Dear Baby Mad,
You don’t exist, and perhaps you never will.
You don’t really have a name either, but in my head I call you lots of names.
Lately I’ve really been liking Amelie. Or Noah, if you were a boy.
I’d love to give you a middle name, either Joyce, after my beautiful Nan, or Frederick, after my wonderful Grandad.
I imagine what you’d look like.
I imagine my Dad, who would be your Grandad, holding you, the proudest he’s ever been.
I imagine bathing you and dressing you and snuggling you silly, even when you wake me up at all hours in the night and I think I can’t take much more of your incessant wailing for food (because, let’s face it baby mad, you’re a product of me and your Dad, and our favourite thing is to eat!)

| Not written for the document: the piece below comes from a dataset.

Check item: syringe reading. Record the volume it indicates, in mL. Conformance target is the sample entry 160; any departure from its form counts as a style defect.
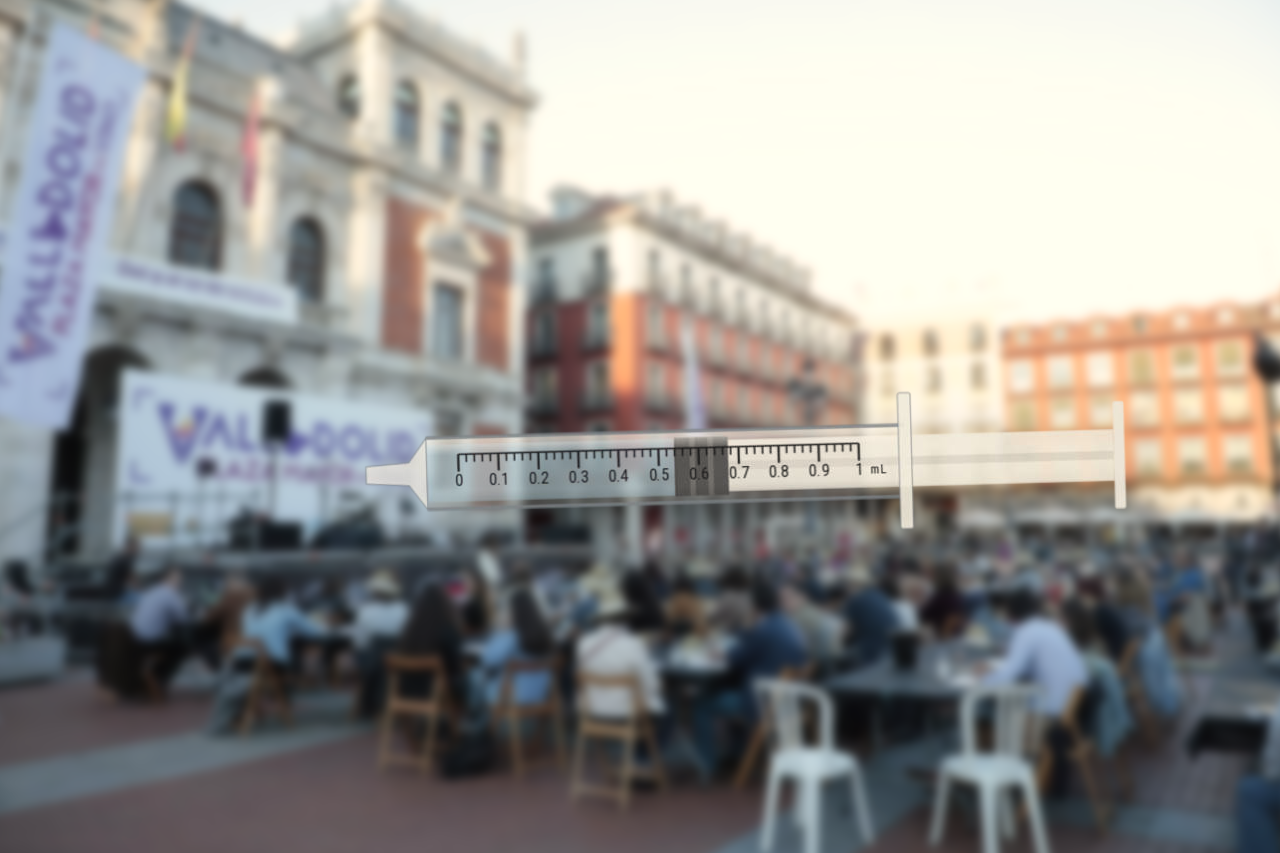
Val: 0.54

I imagine all of the adventures we’ll have, and that special Mummy time nobody else will get because I’ll be on maternity leave and it’ll just be me and you.
For most of my life, little one, you’ve been my priority, and you only exist in my mind.
I get up and go to work for you.
I bought this house for you.
Everything I’ve done, I’ve done for you.
I have never met you, you don’t exist, but I love you.
I already know that I love you.
Just like I always knew that I’d love your Daddy when I eventually met him.
If it’s even at all possible, I love you even more than your Daddy, because I know you would be a perfect blend of both of us.
It’s very hard at the moment, baby Mad, because it feels like you will never exist and it feels like we will never get to meet you.
It feels as though I will never get to hold you in my arms and tell you, the real you, not the you that exists in my mind, how much your Mummy (and Daddy) love and adore you.
So many times you have saved my life, when you aren’t a life yourself.
How can something feel so real when it doesn’t exist?
I already know I love you.
I already know I’d go to the ends of the earth for you.
So why aren’t you here?
Why do you have to exist only in mind?
Why can’t I grow you and keep you safe until you’re ready to come into our little world?
Why can’t you be asleep in your cot in your bedroom, instead of it being a room full of pointless junk your mummy bought to try to make herself feel better?
Why can’t you distract me from writing this now because you’re giggling or whinging or snoring or crying because you need food or your nappy changing?